I often find myself wondering: who’s to say I won’t be next? I’m not trying to be morbid; I am just making the point that it’d be a shame to let such juicy information go to waste because of my own false sense of pride.
Now I have written extensively about my colorful journey from Average Joe to published author, but truth be told, I was often pretty selective about the parts of my story I made public and the parts I kept to myself. Today, though, I am going to perform an ego-ectomy and let you in on a few of the embarrassing secrets that got me here today.
In October 2017, after being hounded by phone calls from the Tony Robbins coaching program for months, I finally got myself a coach. Ladies and gentlemen, please know that this was no small undertaking. It cost thousands of dollars that I did not have but, since it was going to transform my life and help me become a millionaire, I figured I’d eventually be able to pay that credit card off.
In all seriousness though, I was petrified of the idea of putting myself in so much debt for—what exactly? A one-hour phone call every 10 days? Okay, sure. I’ve read a lot of inspirational stories about people who got a life coach and improved their situation so much that the expense paid for itself. Whatever that’s supposed to mean.
Now that I had a life coach and a maxed-out credit card with a 24 percent APR, the next item on the agenda was to set a ridiculously challenging goal that we could spend the year working toward.
The idea to write a book came to me when I was having a conversation with a full-time ghost writer who lives in one of the less fashionable neighborhoods on the west side of Manhattan. She was complaining to me that everybody was getting book deals except for her. In fact, she moaned, “I just wrote a book proposal for this spoiled, rich, no-talent brat on the most ridiculous of all topics and she’s–right at this moment–in negotiations with…”

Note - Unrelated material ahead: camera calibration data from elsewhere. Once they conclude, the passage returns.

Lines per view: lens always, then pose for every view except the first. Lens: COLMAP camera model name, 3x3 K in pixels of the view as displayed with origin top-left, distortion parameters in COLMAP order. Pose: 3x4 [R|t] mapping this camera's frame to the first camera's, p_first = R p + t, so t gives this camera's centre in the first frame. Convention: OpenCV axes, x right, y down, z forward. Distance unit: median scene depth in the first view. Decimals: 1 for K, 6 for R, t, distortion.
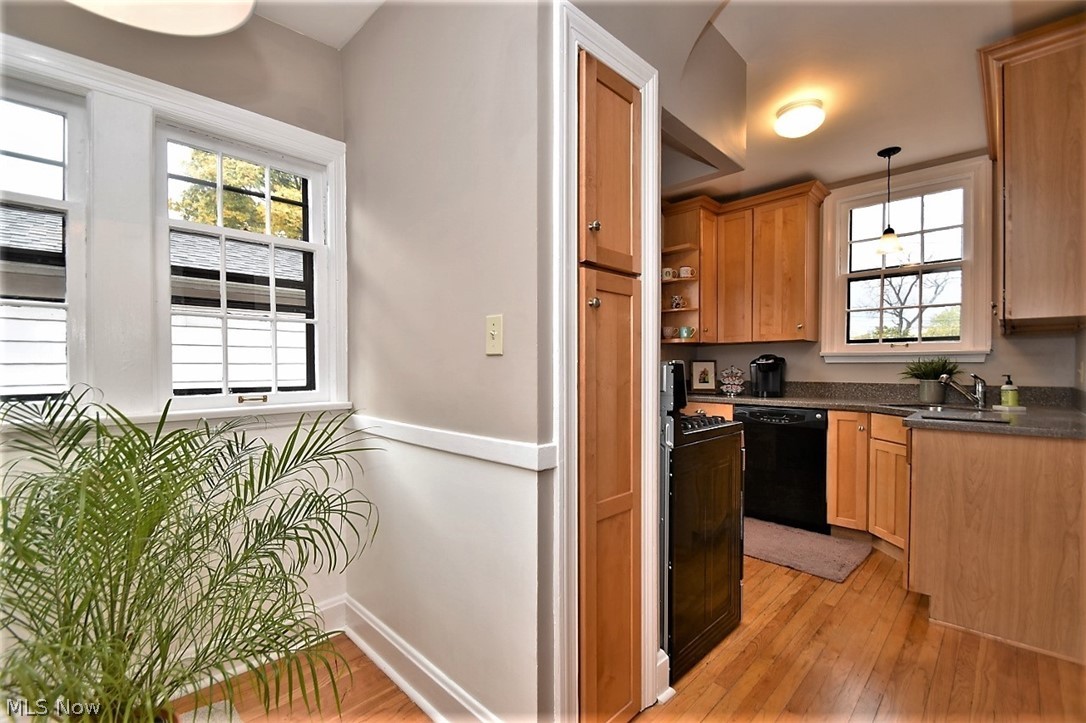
lens RADIAL K [[469.9, 0, 516.1], [0, 469.9, 369.6], [0, 0, 1]] dist [-0.037895, -0.003396]
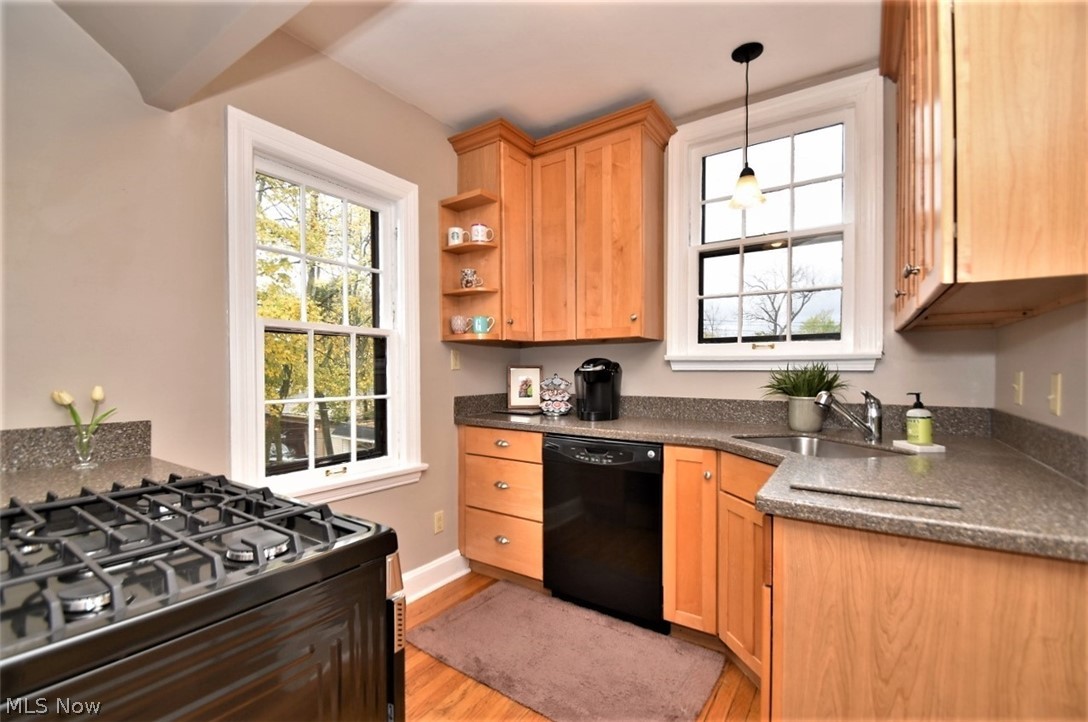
lens RADIAL K [[470.8, 0, 542.2], [0, 470.8, 367.5], [0, 0, 1]] dist [-0.037895, -0.003396]
pose [[0.972512, 0.000251, 0.232851, 0.337062], [0.001772, 0.999962, -0.008478, -0.014314], [-0.232844, 0.008657, 0.972475, 0.377185]]
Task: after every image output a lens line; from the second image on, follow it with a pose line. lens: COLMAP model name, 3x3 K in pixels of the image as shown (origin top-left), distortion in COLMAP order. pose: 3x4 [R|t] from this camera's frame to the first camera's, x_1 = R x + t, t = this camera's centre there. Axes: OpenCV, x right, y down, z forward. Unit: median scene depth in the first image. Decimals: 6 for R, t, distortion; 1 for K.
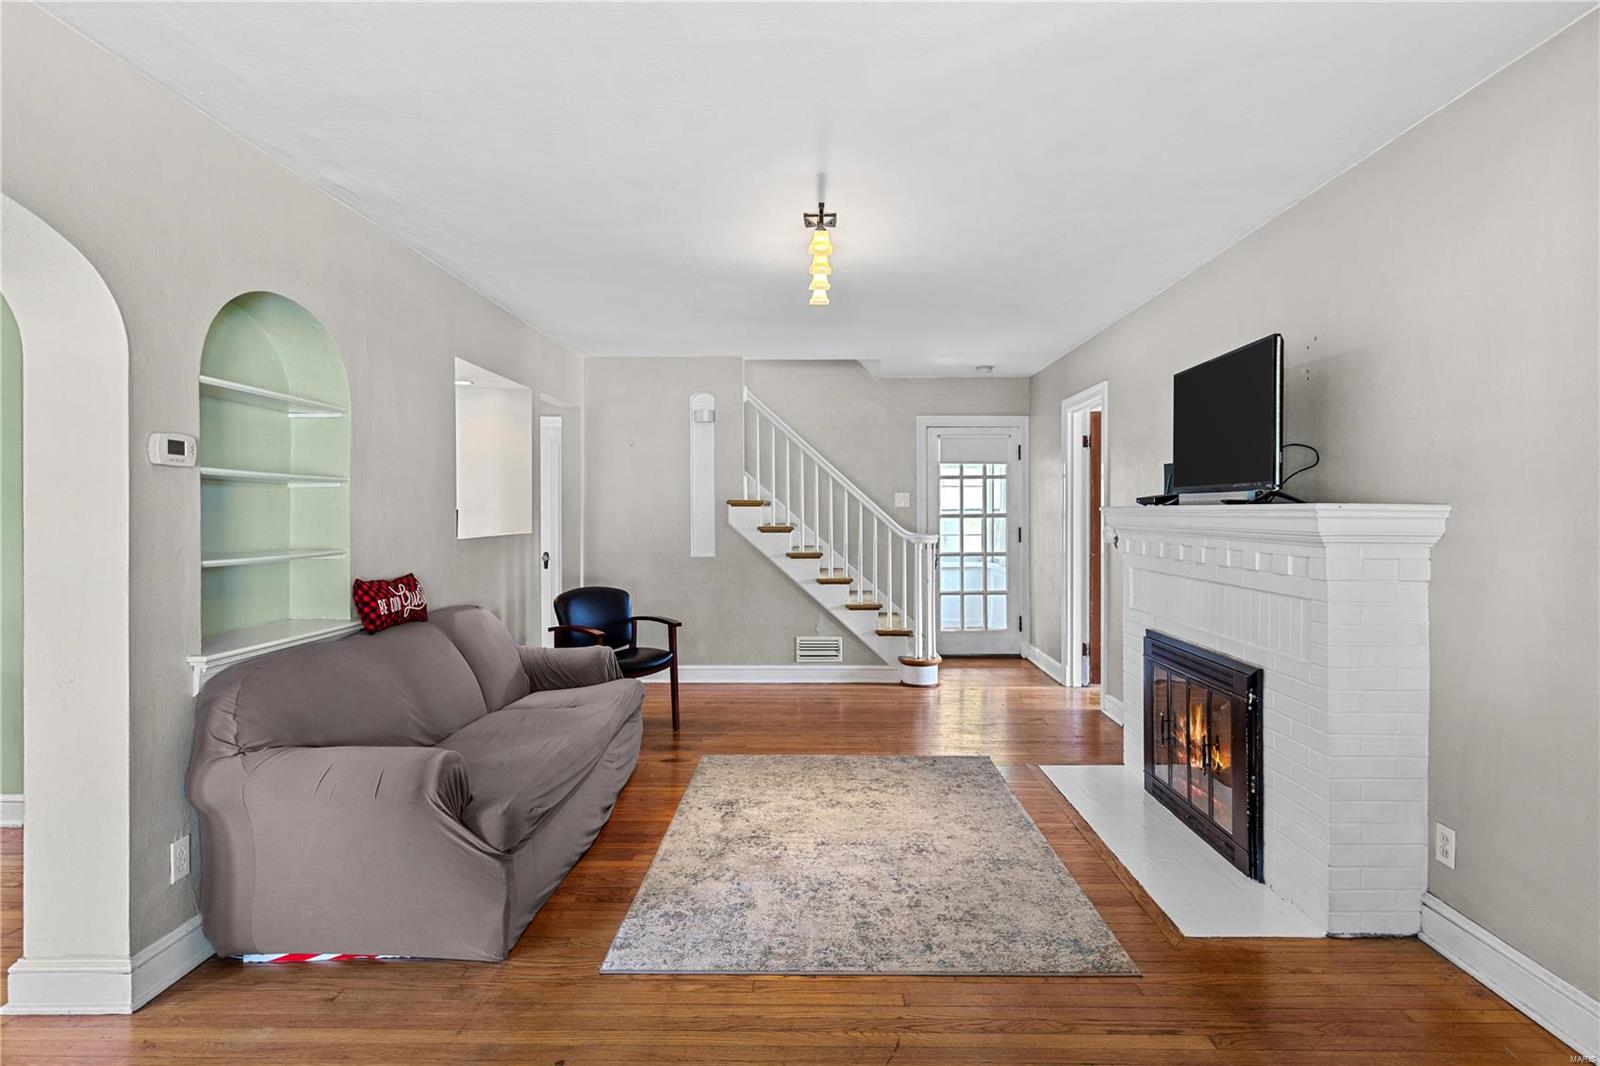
lens RADIAL K [[861.2, 0, 807.7], [0, 861.2, 515.7], [0, 0, 1]] dist [0.004009, -0.002675]
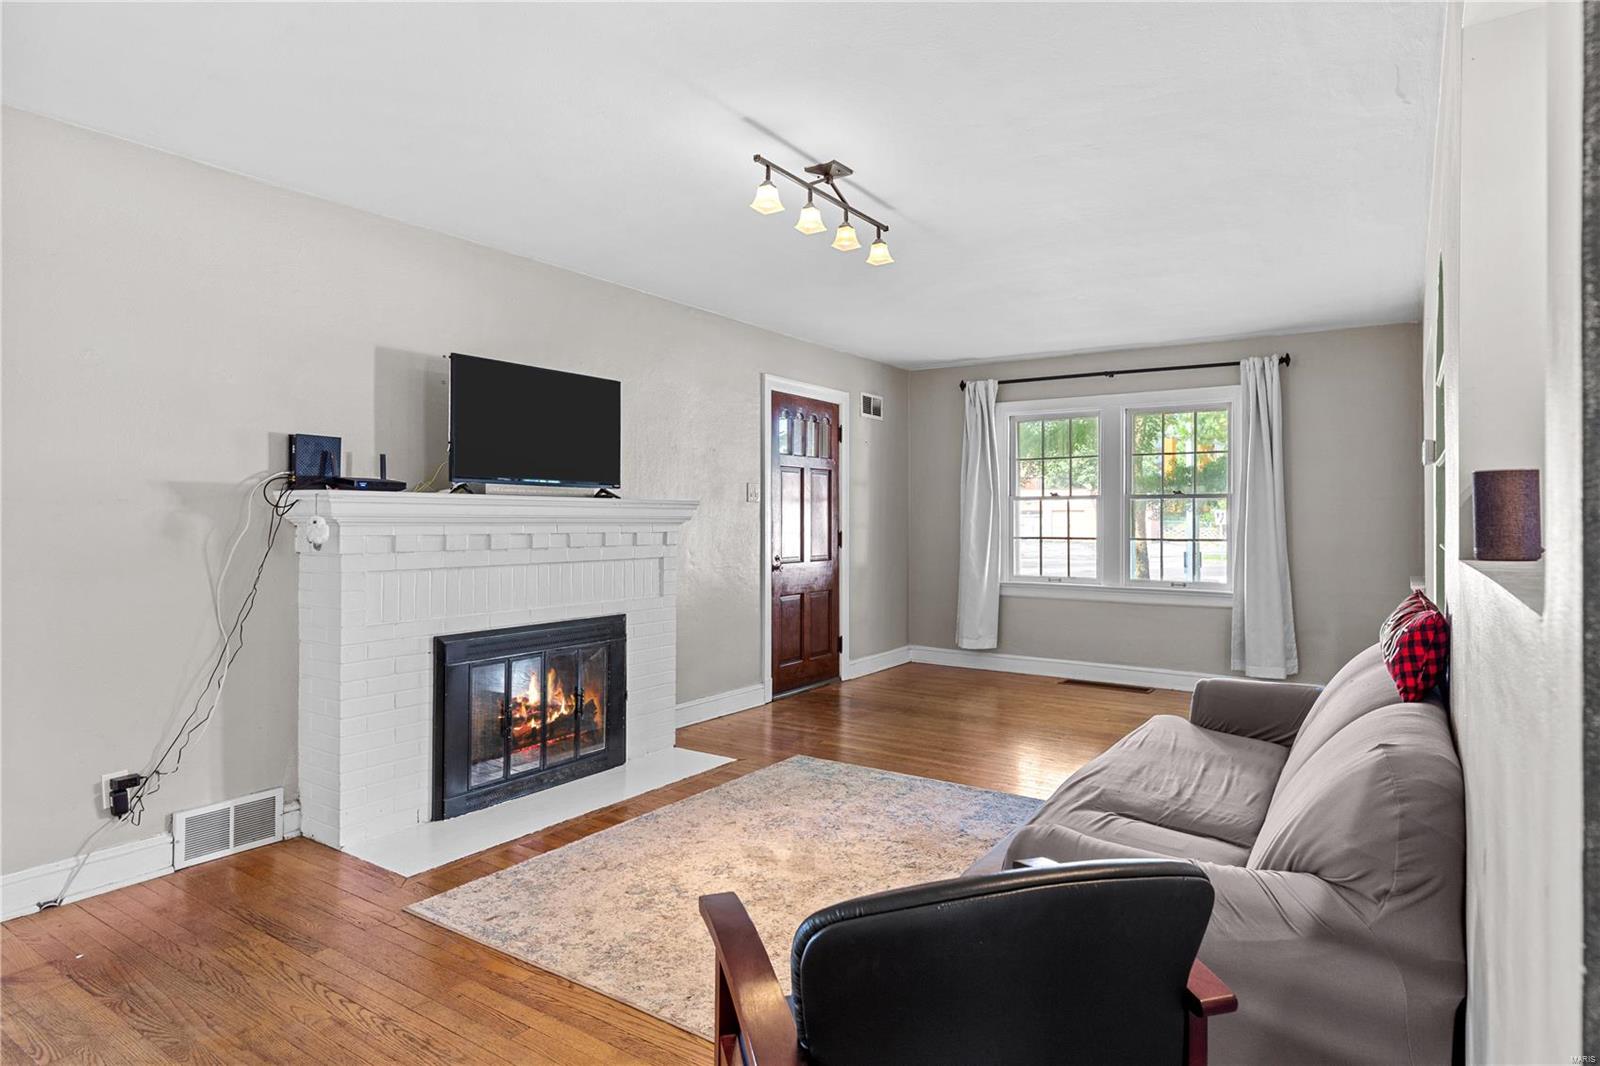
lens RADIAL K [[866.9, 0, 839.0], [0, 866.9, 509.0], [0, 0, 1]] dist [0.021932, 0.000243]
pose [[-0.846825, 0.004224, 0.531855, -0.512927], [-0.001406, 0.999947, -0.010180, 0.016841], [-0.531870, -0.009369, -0.846774, 1.910754]]
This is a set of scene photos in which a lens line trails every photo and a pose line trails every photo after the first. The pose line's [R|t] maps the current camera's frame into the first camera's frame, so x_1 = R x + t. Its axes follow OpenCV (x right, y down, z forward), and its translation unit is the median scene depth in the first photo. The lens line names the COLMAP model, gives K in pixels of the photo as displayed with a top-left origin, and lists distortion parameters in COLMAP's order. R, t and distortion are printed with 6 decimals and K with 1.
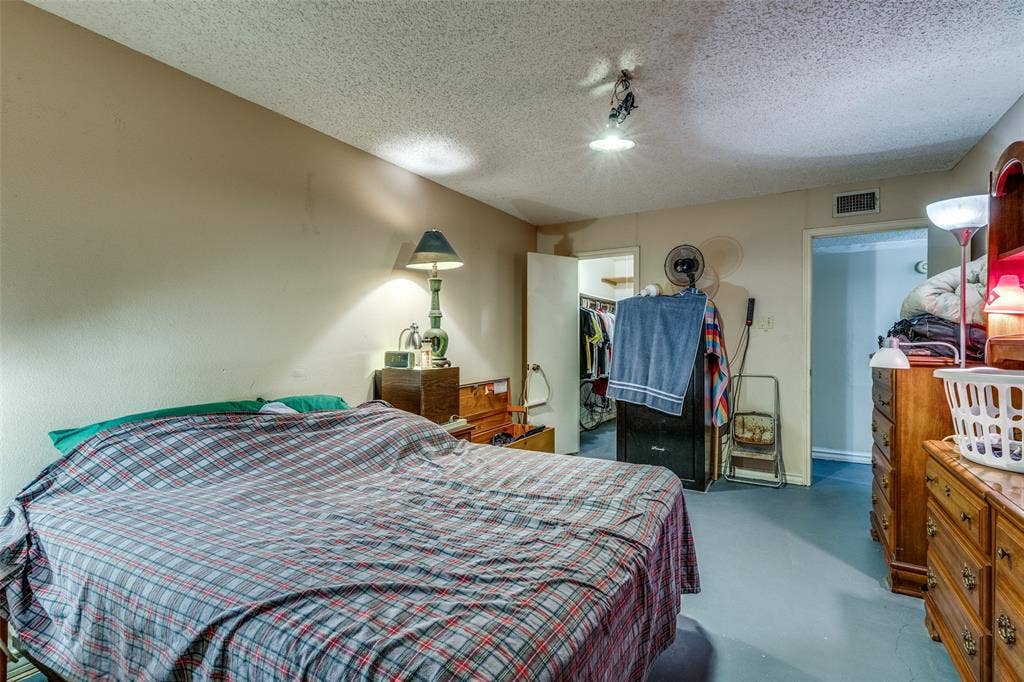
lens RADIAL K [[497.4, 0, 518.9], [0, 497.4, 339.2], [0, 0, 1]] dist [-0.001274, 0.000418]
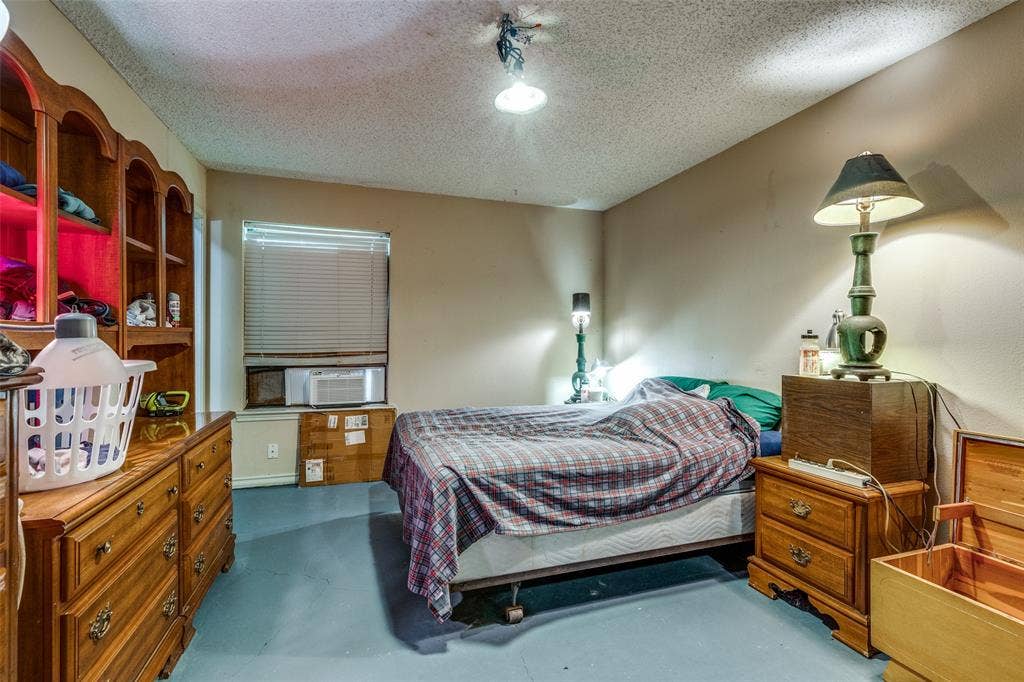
lens RADIAL K [[497.4, 0, 518.9], [0, 497.4, 339.2], [0, 0, 1]] dist [-0.001274, 0.000418]
pose [[-0.656680, -0.002364, -0.754166, 0.573492], [-0.003473, 0.999994, -0.000110, 0.009165], [0.754161, 0.002547, -0.656684, 1.077469]]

For legal reasons, I will leave out who she was talking to, but it was a major publisher and the advance was probably substantial. The thing is, the one single part of that rant that stuck in my ear was “I just wrote a book proposal…” So, when she was finished and catching her breath, I asked her if I could hire her to write a book proposal for me.
“No,” she said. “We’re friends and I usually charge about $5,000 for them. It’s best not to do that level of business with old friends. I have someone I can recommend, though. She sold her first book to a big publisher, and she ghost writes, too.”
I took her number and procrastinated for another month. Well, procrastinating might be too strong a word. But I did spend the next month working on a book proposal without any in-person help, instead relying on Jen Sincero’s, the author of all of those You are a Badass books, $100 online book proposal class.
Here’s where the life coach part comes in to play: every 10 days, my coach and I would set specific goals and then discuss how far I’d gotten at the next appointment. It only took a couple of appointments to convince myself to find more money for the book proposal expert.
By the time I did get in touch with my friend’s friend, I had a shabby, unprofessional book proposal all ready to go. Still, though, Jessica (not her real name) was impressed that I, at the very least, had all the components done—the job now was to fix it up so that a literary agent would take me seriously.
A few thousand dollars and a few thousand emails later, I had a professional book proposal—and another maxed out credit card. This one, though, was 0 percent for 12 months, so it was important that I become a millionaire as fast as possible. And while I didn’t hire Jessica as a ghost writer, I did bring her on as a hands-on editor.
The story of how I finally signed with a great literary agent in New York City is fun all by itself, and still a source of inspiration for me, but I will save it for another time. What I learned from everything leading up to my signing was that it often takes an inhuman amount of resilience and persistence to make our dreams a reality. The amount of rejection and long-winded explanations by “the professionals” on why my book would never get picked up by a publisher would likely have been enough to get 99 percent of all humans to just give up. Not just because it seemed hopeless—which it really did—but because there’s only so much negative feedback the average person can take.
But it left me with a powerful lesson: if you find yourself in a similar situation, do not give up—no matter what.
The advance my agent was able to negotiate for me covered Jessica’s fee and what I spent on my life coach. I didn’t become a millionaire, but I do have the satisfaction of knowing that I made a childhood dream come true.
I can’t be responsible for other people’s perceptions or actions, but I do have the power to sway things a little in my favor. And no, the moral of this story is not to charge a bunch of stuff on credit cards. How I obtained the resources I needed is a lot less important than the fact that I found ways to be resourceful. I decided that whether I became a published author or not did not hinge on my financial situation or my credit score. If I didn’t get my dream one way, I would’ve found some other way.
We all have what it takes to make the impossible happen. I don’t care if it’s quitting cigarettes after 30 years or getting a job as Bob Dylan’s tour bus driver. When we decide to do something and never give up until it’s done, that’s when we know we’re living up to our potential.
Anything less will only leave us feeling like life has control over us—like life is kicking our ass every day. And that’s 10 times worse than all the rejection slips in my inbox.